I peeked out from cover, taking in the destruction. Bodies were scattered everywhere, some motionless, others twitching in their death throes. The insurgents had fucked us up and then disappeared, their job done with zero casualties on their side.

Then the pain hit—searing, blinding pain ripping through my chest. Something slammed into me, knocking me flat on my back. My head spun, my vision swam, and all I could see was the sky above me. I tried to move, but my body was done. Dirt and dust stung my eyes, the taste of blood filling my mouth, thick and metallic. The pain was unbearable, crashing over me in waves until it pulled me under into darkness.

I had failed. I’d let my team down. I fucked up the mission.

And I remembered every bit of that shit like it had just happened.

“The stitches didn’t hold.”

No fucking shit.

The words played on repeat in my head like a broken record. My eyes shot open, breath caught in my throat. I looked down, seeing the god-awful mess of stitches holding together the gash in my gut. The same damn doctor who patched me up was there, her hands still deep in the wound, blood oozing like a waterfall.

“I need more blood!” A nurse scurried in, gripping a blood bag like it was her life raft. She hooked it up to my IV, eyes wide and jittery, like she was about to piss herself.

"You’re in good hands, sir," she said in this sickly sweet voice, like that was supposed to calm me down.

I gave her a weak-ass nod, my vision still swimming, fighting to stay conscious.

“We’re doing our best to stabilize you,” Doc muttered, eyes glued to the wound as if sheer willpower would stop me from bleeding out.

A sharp pain cut through my body, feeling like fiery needles stabbing the shit out of me.

“Hold still!” she snapped, her attitude as sharp as the damn scalpel she was using. I let out a rough snort, pain twisting me into knots.

“Seems like your best isn’t good enough,sweetheart,” I said, letting the ‘sweetheart’ linger. Doc’s eyes widened, irritation written all over her damn face.

“Watch your tone, Lieutenant.”

“You watch yours,” I fired back, a weak smirk tugging at the corner of my lips.

The pain was unbearable, but pissing her off was the only thing keeping me from screaming. Her sutures burned like hell, and I could feel my temper boiling over.

“I’m not one of your men, Lieutenant,” she replied, her voice just as harsh and sharp as mine. “You don’t get to talk to me like that.”

“Then treat me like your equal, Doc.”

The nurse flinched, her eyes darting between us, probably wondering if this was about to turn into a full-blown war. I couldn’t give two shits. My eyes were locked on Doc’s, and the tension between us was thicker than blood.

Finally, she broke eye contact, her expression softening a bit as she kept working on my gut. The nurse kept a watchful eye on the IV line, her eyes darting back and forth like a paranoid little mouse.

The pain in my abdomen roared with every stitch she pulled, every movement making it worse.

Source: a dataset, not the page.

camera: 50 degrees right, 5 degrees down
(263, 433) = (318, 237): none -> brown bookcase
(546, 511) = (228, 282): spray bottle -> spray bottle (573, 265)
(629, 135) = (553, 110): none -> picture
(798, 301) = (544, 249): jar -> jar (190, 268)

But as she worked, something about the way she kept her cool stirred up some weird shit inside me.

“What, you running outta space? Gotta tie me down like a fucking animal?” I asked through gritted teeth, the pain still stabbing at my stomach.

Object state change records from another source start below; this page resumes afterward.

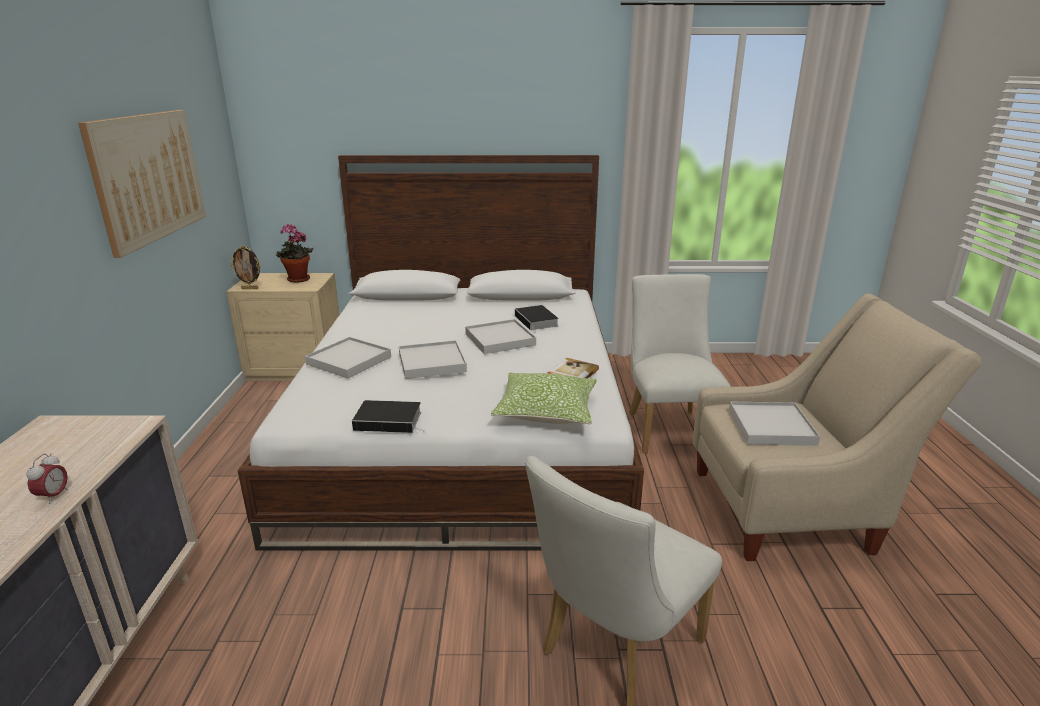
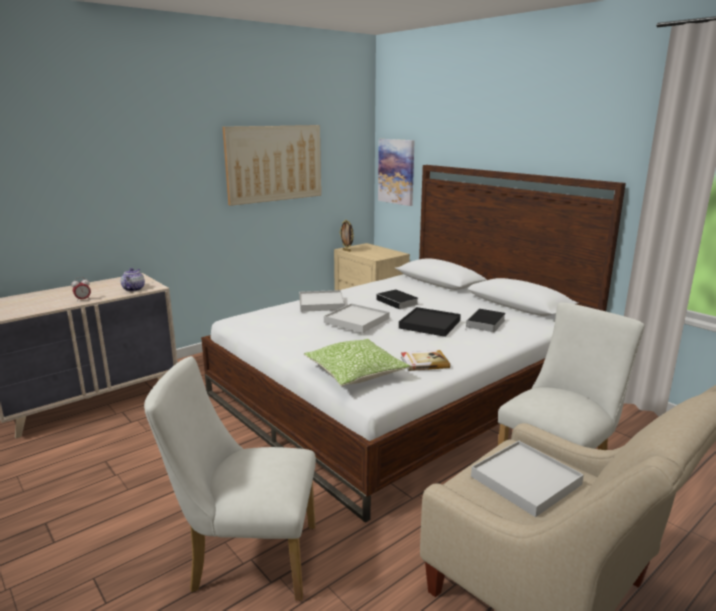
camera: 50 degrees right, 5 degrees down
(105, 441) = (133, 289): none -> teapot
(284, 168) = (396, 171): none -> picture
(297, 280) = (379, 252): potted plant -> none
(390, 420) = (272, 339): book -> book (398, 302)
(500, 339) = (430, 324): white tray -> black tray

“We’re just being cautious,” she replied, professional and unemotional. “It’s standard procedure for a patient that tried tocommit suicide or to escape,” she added, her hands still deep inside the wound.

“I’m wounded, not crazy,” I murmured, pissed off and exhausted.

“That’s what they all say,” Doc said in a dismissive manner. “Now, if you’d like to get out of here alive, I’d suggest you quit complaining.” Her cold, clinical tone was almost a relief. No bullshit sympathy. Just the facts. I could respect that, as much as it annoyed the fuck out of me.

For some twisted reason, I found myself liking her more. I liked that she didn’t back down from me, even though I knew I was being a pain in the ass. She didn’t take any of my shit, didn’t flinch when I came at her with my sarcastic crap. I could tell she wasn’t easily intimidated. And that, in some fucked-up way, made me less pissed at her.

“British, huh?” she asked, trying to distract me from the pain in my stomach.

My mother was.

“My apologies, love, for not sounding like a cowboy,” I replied with a sly grin, my accent thick as fuck. “But I suppose I could slap on a cowboy hat if that’d make you feel more like home.”